Malgré les préparatifs minutieux et l’optimisme d’avant-fête, la dernière édition de la Tabaski a laissé un goût amer aux vendeurs de bétail à Conakry. Sur les marchés, les enclos sont restés bien remplis, les clients rares, et les pertes financières lourdes. Témoignages à l’appui, les professionnels du secteur dénoncent une conjoncture difficile aggravée, selon eux, par les choix politiques récents.
Sur le terrain, Barry Alhousseine, vendeur de moutons au carrefour Yembeya, affiche un visage fatigué. Il résume sa situation en quelques mots : « Cette fois-ci, on n’a pas eu de clients. C’est une grande, grande différence par rapport aux années précédentes. » Selon lui, les moutons invendus sont nombreux. « Les gens embarquent les bêtes pour les renvoyer au village. Il n’y a pas eu d’achats. Même les prix ont baissé, mais cela n’a rien changé. »

### OBJECTIF DE L'EXERCICE
Résumez en deux phrases l'extrait sur la Tabaski à Conakry.

### Entrées enregistrées
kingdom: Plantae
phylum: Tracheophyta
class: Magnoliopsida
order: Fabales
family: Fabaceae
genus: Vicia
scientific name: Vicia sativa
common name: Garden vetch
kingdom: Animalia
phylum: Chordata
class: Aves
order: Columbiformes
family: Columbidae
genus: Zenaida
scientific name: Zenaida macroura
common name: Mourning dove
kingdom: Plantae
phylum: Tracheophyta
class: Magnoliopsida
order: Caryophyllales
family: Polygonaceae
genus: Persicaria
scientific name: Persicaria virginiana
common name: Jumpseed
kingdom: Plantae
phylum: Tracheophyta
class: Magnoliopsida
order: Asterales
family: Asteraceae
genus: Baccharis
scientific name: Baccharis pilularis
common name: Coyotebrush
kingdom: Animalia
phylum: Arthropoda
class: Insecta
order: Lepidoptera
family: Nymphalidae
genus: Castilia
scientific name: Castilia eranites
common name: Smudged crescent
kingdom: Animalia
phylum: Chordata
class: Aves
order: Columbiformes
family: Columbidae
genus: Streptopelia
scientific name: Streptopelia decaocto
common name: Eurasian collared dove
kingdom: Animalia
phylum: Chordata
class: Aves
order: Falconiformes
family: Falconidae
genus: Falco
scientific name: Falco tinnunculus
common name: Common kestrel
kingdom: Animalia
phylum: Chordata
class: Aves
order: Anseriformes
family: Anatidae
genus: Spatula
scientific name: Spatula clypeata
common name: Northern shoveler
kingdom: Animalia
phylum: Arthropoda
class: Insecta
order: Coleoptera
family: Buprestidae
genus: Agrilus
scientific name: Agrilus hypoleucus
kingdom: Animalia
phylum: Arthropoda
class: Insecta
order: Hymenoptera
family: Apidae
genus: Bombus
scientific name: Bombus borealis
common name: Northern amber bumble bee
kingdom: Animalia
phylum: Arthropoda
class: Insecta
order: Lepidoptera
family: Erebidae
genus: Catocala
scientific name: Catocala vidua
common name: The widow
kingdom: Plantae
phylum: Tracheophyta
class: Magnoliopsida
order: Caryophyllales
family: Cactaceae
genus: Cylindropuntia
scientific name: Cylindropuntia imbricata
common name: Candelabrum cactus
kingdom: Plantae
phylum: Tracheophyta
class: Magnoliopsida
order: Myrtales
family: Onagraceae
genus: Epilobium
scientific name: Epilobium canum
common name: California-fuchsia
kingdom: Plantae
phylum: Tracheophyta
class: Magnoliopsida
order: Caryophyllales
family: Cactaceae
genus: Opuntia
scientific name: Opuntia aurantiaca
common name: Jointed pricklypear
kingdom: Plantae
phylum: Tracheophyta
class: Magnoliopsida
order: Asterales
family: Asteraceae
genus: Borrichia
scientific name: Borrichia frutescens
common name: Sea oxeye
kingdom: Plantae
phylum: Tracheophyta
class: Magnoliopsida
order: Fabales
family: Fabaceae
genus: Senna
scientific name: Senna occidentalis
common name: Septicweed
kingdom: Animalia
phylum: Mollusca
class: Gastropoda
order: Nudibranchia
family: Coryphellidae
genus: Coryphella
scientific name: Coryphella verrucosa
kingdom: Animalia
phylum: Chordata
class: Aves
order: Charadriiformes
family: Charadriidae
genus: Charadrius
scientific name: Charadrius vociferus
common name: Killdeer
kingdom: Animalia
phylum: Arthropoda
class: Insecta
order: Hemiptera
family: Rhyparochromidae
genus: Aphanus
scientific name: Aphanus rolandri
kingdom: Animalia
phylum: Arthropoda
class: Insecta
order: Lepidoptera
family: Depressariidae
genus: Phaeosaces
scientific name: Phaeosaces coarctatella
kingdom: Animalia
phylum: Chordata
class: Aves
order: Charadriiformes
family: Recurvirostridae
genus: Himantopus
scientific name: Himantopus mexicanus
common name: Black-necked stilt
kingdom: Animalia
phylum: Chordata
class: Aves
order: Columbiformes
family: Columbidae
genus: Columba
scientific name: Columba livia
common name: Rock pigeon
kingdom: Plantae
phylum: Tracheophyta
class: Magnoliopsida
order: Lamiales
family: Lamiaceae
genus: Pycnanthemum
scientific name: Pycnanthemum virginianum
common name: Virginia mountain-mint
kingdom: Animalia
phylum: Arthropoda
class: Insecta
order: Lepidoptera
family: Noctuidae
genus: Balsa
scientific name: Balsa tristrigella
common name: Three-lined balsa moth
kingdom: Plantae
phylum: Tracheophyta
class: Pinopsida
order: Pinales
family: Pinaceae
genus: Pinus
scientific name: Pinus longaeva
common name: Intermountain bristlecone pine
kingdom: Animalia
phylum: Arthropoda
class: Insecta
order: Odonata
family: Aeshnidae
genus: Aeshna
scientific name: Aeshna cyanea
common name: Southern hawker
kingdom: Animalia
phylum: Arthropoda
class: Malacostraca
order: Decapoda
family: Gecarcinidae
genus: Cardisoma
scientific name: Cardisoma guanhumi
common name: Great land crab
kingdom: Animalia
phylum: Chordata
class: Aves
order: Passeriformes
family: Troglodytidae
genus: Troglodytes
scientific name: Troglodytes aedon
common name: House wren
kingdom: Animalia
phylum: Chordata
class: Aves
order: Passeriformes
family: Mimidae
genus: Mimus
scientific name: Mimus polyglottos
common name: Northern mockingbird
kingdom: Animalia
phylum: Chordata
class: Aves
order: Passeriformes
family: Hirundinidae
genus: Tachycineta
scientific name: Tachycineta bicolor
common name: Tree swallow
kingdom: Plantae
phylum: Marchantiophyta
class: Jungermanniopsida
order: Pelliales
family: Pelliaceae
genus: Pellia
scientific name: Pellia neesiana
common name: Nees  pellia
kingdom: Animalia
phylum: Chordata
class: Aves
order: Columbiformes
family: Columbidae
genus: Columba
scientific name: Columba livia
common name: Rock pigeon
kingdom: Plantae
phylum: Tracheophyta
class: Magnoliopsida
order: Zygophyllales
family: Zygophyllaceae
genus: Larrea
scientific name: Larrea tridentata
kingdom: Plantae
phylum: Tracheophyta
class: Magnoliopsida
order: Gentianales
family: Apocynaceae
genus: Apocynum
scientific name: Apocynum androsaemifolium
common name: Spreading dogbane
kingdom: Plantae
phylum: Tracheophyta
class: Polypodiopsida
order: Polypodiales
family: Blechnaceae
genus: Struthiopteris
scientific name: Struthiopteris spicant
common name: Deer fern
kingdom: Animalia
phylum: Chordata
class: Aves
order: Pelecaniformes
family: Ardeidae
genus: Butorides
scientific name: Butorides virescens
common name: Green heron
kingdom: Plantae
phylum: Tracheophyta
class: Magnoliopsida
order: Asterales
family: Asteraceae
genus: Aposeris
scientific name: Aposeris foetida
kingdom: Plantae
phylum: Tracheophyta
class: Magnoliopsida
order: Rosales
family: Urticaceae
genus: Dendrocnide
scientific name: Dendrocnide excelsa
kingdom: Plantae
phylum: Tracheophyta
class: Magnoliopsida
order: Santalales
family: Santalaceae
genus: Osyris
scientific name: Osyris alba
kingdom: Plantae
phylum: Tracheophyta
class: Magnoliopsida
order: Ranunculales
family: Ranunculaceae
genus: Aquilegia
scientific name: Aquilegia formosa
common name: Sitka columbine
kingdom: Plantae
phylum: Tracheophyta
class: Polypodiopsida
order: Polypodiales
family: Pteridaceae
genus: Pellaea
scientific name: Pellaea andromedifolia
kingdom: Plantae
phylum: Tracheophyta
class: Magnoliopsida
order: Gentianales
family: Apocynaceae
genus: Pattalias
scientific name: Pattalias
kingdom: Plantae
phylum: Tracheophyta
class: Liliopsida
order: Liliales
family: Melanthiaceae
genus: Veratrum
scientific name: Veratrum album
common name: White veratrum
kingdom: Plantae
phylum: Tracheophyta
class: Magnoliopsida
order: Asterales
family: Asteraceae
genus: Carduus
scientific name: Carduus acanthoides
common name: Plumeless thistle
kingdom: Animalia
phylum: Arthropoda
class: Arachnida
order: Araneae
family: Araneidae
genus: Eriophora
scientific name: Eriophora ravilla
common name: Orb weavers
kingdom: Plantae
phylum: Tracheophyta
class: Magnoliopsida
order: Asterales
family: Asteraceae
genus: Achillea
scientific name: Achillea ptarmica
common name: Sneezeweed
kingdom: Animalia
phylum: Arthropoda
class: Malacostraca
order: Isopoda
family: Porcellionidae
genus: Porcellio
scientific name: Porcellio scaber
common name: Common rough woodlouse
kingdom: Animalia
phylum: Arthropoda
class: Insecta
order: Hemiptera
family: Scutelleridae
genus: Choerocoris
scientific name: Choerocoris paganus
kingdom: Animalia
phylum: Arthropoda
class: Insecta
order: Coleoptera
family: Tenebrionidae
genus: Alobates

### ZONE DE RÉPONSE
Lors de la dernière Tabaski, les vendeurs de bétail de Conakry ont vu leurs enclos rester pleins, faute de clients, et ont subi de lourdes pertes financières, dans une conjoncture difficile aggravée selon eux par des choix politiques récents. Barry Alhousseine, vendeur de moutons au carrefour Yembeya, affirme qu'il n'y a pas eu d'achats malgré la baisse des prix et que de nombreuses bêtes invendues sont renvoyées au village.